Stenosis, patent ductus arterious, intra-atrial septal defect, pulmonary stenosis

 

Tetratology of fallot: it consists of 4 defects

1.      Ventricular septal defect

2.      Pulmonary stenosis

3.      Right Ventricular hypertrophy

4.      Overriding of aorta

 

This combination produce cyanosis in infant who is often referred to as a blue baby.


Transposition of great vessels

        The aorta arises from the right ventricle instead of the left and blood is pumped back into circulation without having received oxygen from the lungs.

Tricuspid atresia:

        In case complete congenital atresia of the tricuspid valve is present, there is no ductal communication between the right atrium and right ventricle.

Intra – atrial septal defect:

        The foramen ovale or normal opening in the atrial septum fails to close shortly after birth as it should and blood returning from the lungs to the left atrium shunts over to the right atrium.

Pulmonary stenosis:

        It is a narrowing of pulmonary valve, which decreases the amount of blood flowing into the lungs.

PREVENTION

1.        Immunisation against acute infectious diseases such as diphtheria, scarlet fever and measles and control of infection through selective antibiotics to decrease the incidence of infectious complications.

2.        Immune serum globulin for women with the first trimester of pregnancy who have been exposed to measles in an effort to prevent congenital heart diseases or other malformation of their babies.

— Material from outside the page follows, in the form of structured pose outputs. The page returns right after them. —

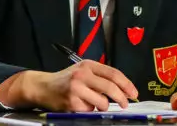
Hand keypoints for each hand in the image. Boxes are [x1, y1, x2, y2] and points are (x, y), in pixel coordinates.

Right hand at [0, 60, 138, 110]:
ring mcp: (76, 89)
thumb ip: (101, 76)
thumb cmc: (66, 79)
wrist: (43, 86)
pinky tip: (82, 105)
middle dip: (122, 98)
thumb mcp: (83, 70)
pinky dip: (90, 110)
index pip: (114, 73)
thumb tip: (123, 88)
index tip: (133, 92)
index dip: (127, 84)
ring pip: (102, 102)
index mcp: (88, 65)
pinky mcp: (71, 103)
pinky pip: (89, 111)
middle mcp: (82, 75)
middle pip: (110, 87)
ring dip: (103, 106)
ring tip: (96, 104)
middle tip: (126, 103)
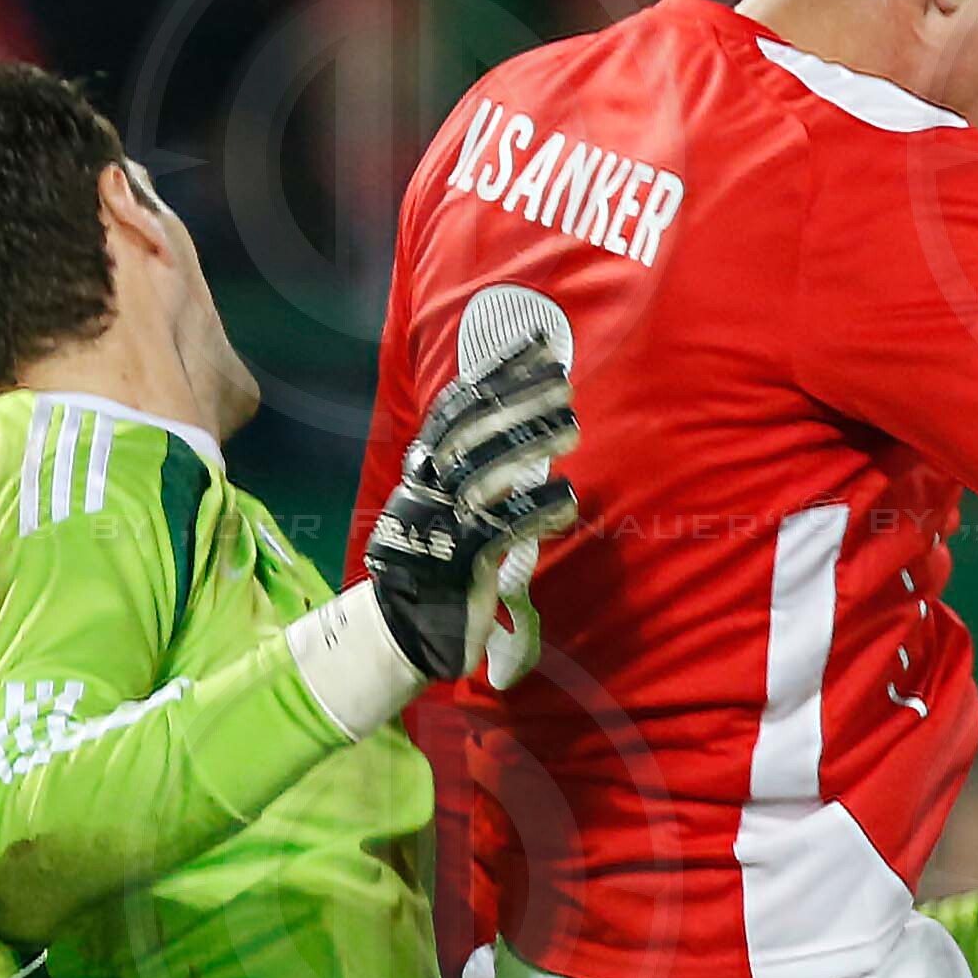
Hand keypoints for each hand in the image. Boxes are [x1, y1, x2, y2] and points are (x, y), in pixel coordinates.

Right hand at [364, 332, 580, 679]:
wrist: (404, 631)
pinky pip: (501, 531)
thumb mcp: (445, 506)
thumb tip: (521, 423)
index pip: (457, 407)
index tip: (535, 345)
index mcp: (420, 471)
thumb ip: (473, 468)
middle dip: (518, 400)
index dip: (496, 373)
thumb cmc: (435, 563)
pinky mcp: (459, 566)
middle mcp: (424, 491)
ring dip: (531, 446)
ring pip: (485, 475)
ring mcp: (439, 527)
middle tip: (563, 382)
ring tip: (572, 430)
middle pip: (471, 432)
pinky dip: (537, 513)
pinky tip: (568, 501)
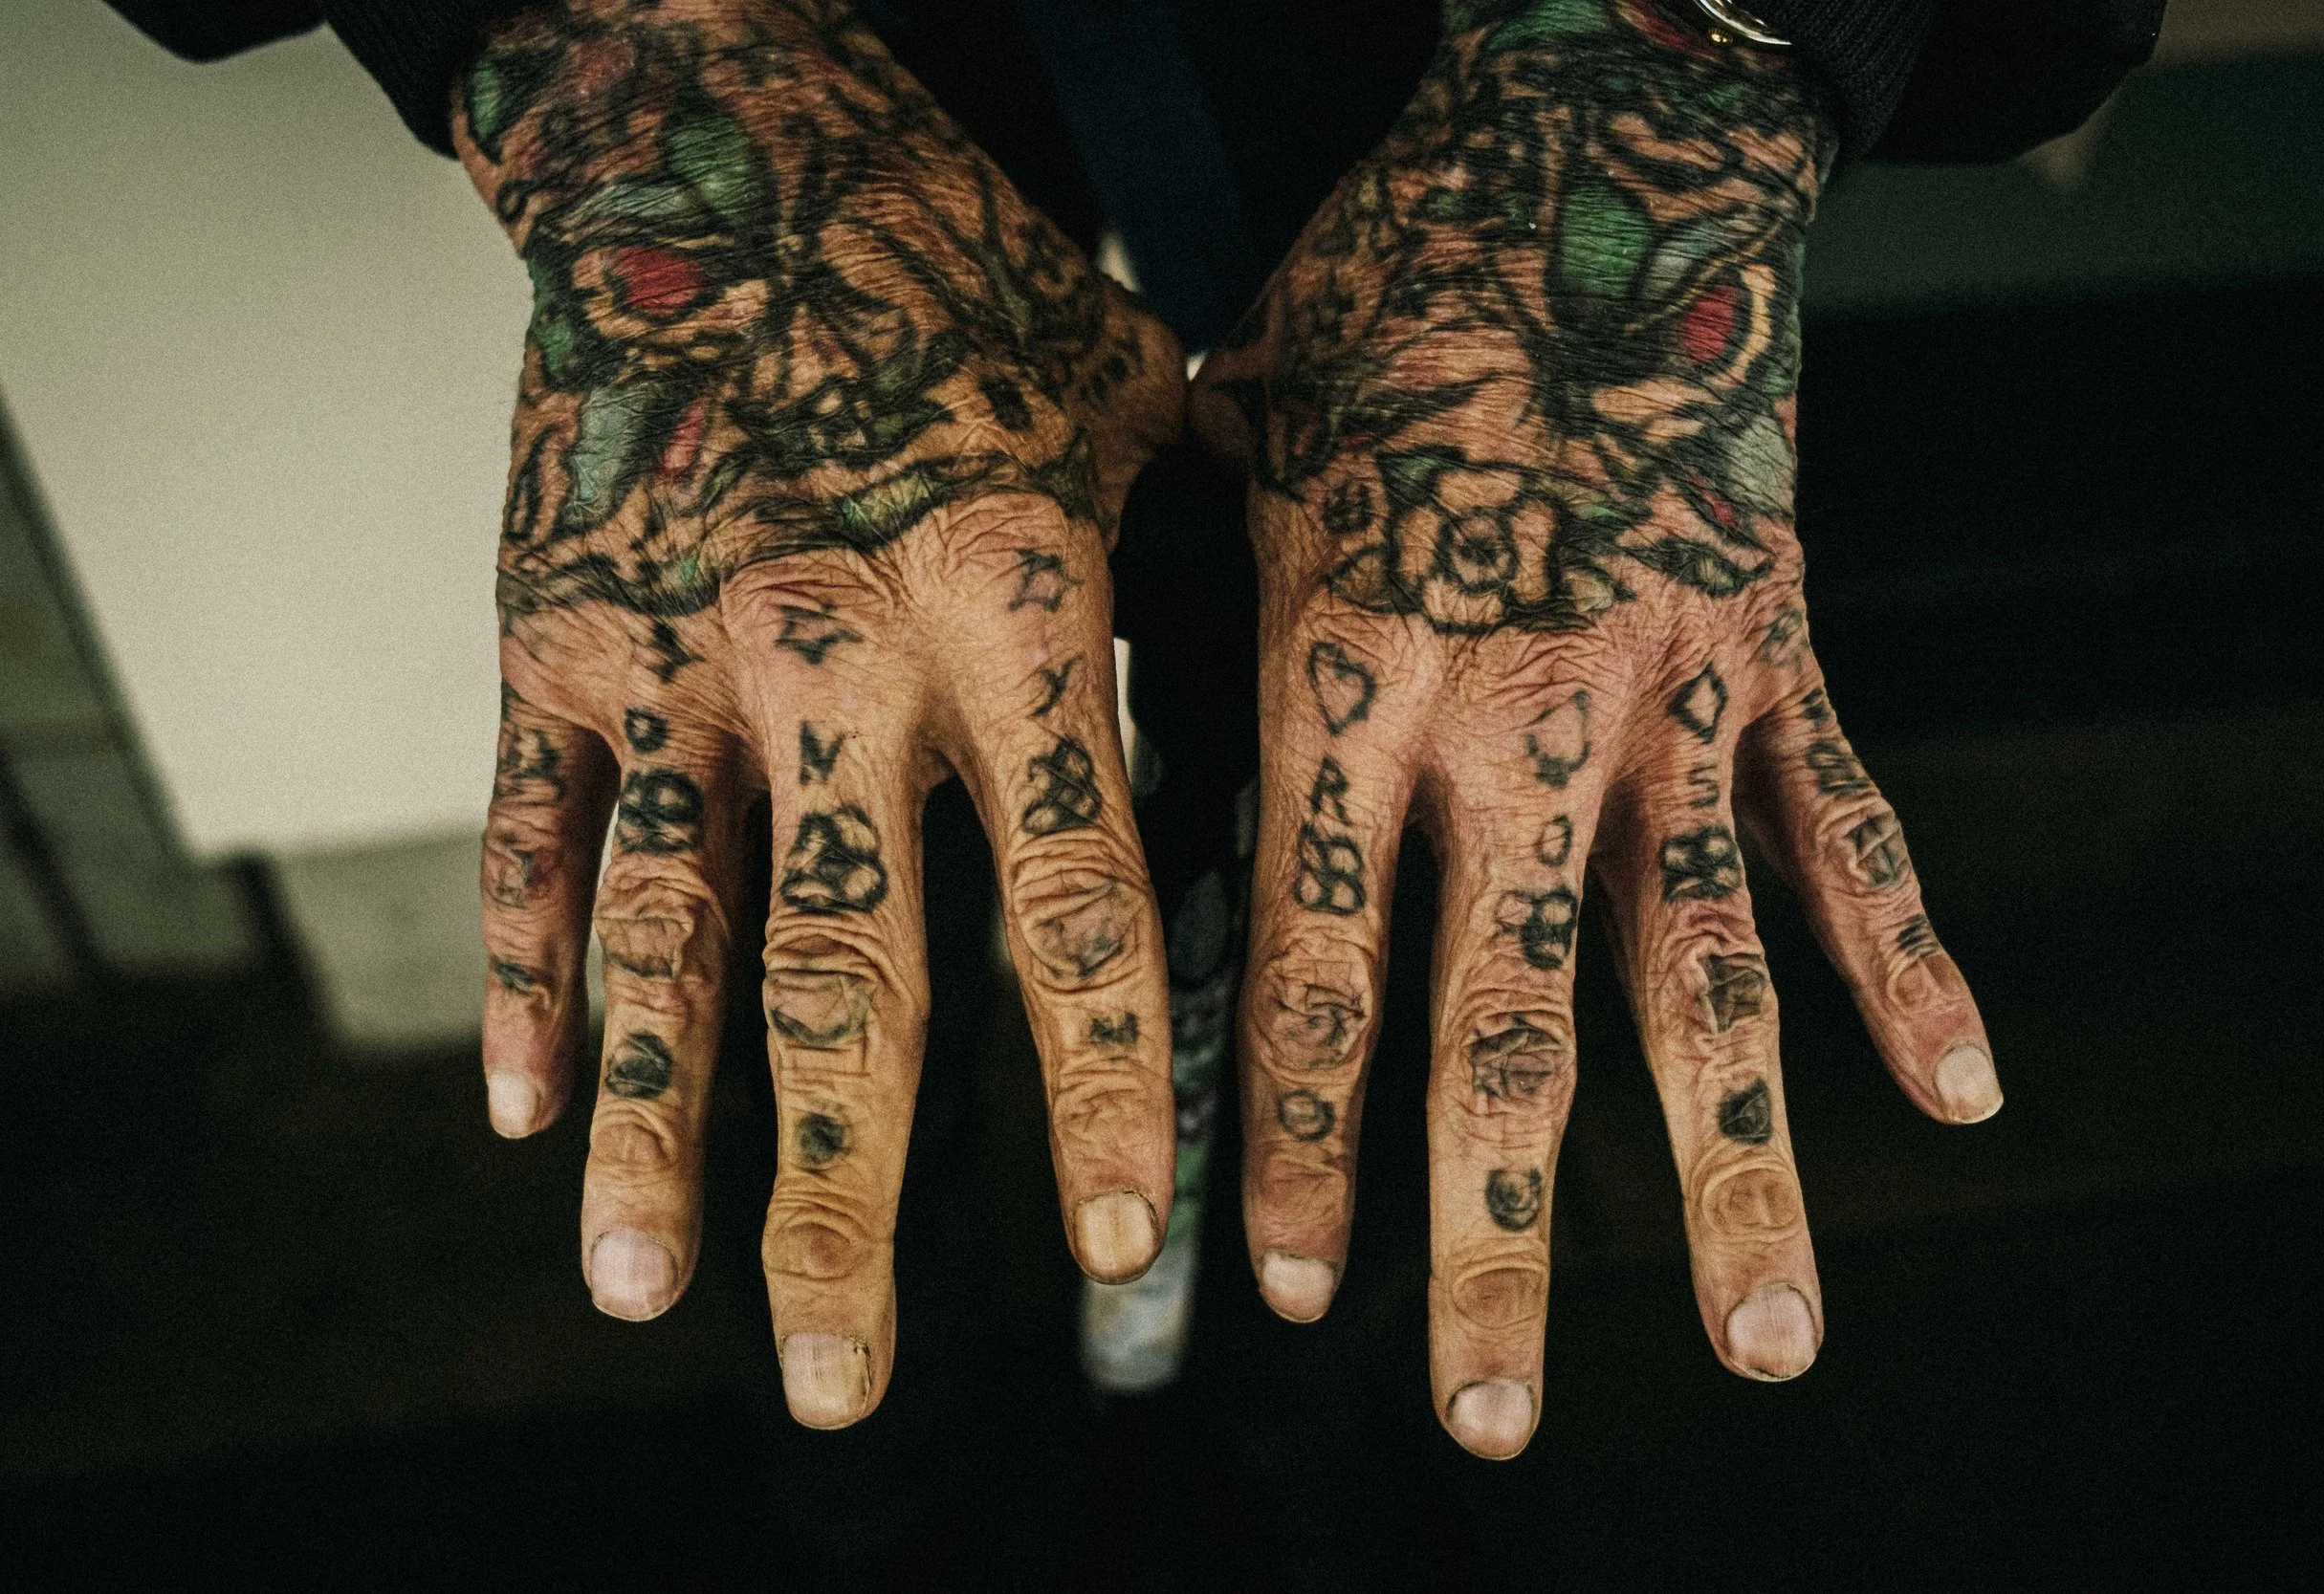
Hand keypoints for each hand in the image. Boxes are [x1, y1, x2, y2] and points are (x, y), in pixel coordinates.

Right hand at [458, 0, 1182, 1426]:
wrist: (718, 132)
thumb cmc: (954, 264)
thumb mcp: (1121, 405)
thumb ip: (1199, 577)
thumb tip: (1308, 716)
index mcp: (1007, 604)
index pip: (1073, 897)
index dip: (1102, 1085)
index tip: (1130, 1254)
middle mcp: (834, 655)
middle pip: (841, 977)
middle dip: (846, 1198)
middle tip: (841, 1385)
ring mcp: (669, 654)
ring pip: (655, 935)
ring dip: (646, 1135)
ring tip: (644, 1294)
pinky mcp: (544, 632)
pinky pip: (526, 833)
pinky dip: (516, 973)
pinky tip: (514, 1111)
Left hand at [1194, 0, 2000, 1457]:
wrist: (1608, 139)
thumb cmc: (1391, 281)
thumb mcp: (1235, 436)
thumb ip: (1185, 607)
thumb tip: (1086, 729)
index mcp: (1353, 662)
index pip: (1318, 950)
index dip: (1301, 1130)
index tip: (1290, 1286)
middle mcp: (1520, 710)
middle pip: (1507, 1021)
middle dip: (1493, 1235)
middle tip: (1487, 1418)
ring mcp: (1677, 691)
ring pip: (1704, 975)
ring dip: (1731, 1172)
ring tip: (1757, 1344)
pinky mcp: (1790, 648)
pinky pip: (1857, 832)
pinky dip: (1909, 962)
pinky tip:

3.        Children are the major source of rubella infection in the community the best method for preventing rubella in pregnant women is to vaccinate children, this reduce the incidence of measles among pregnancy women and thus reduce congenital anomalies.

 

 


 

CONCLUSION

 

          More people are affected directly or indirectly by cardiac diseases than by any other single disease deaths caused by cardiac disease vary with age.  Congenital and malformation of the heart and closely related vascular system are the caused of over 90 percent of the death.

 

 

 

 


 

 

BIBLIOGRAPHY

 

1.         K.Parks Essentials of Community health Nursing, Forth Edition, page.No.344.

2.         B.T.Basavanthappa Community Health Nursing Second Edition, Jaypee Brothers, medical Publishers (P) Ltd., Pg.No.808-810.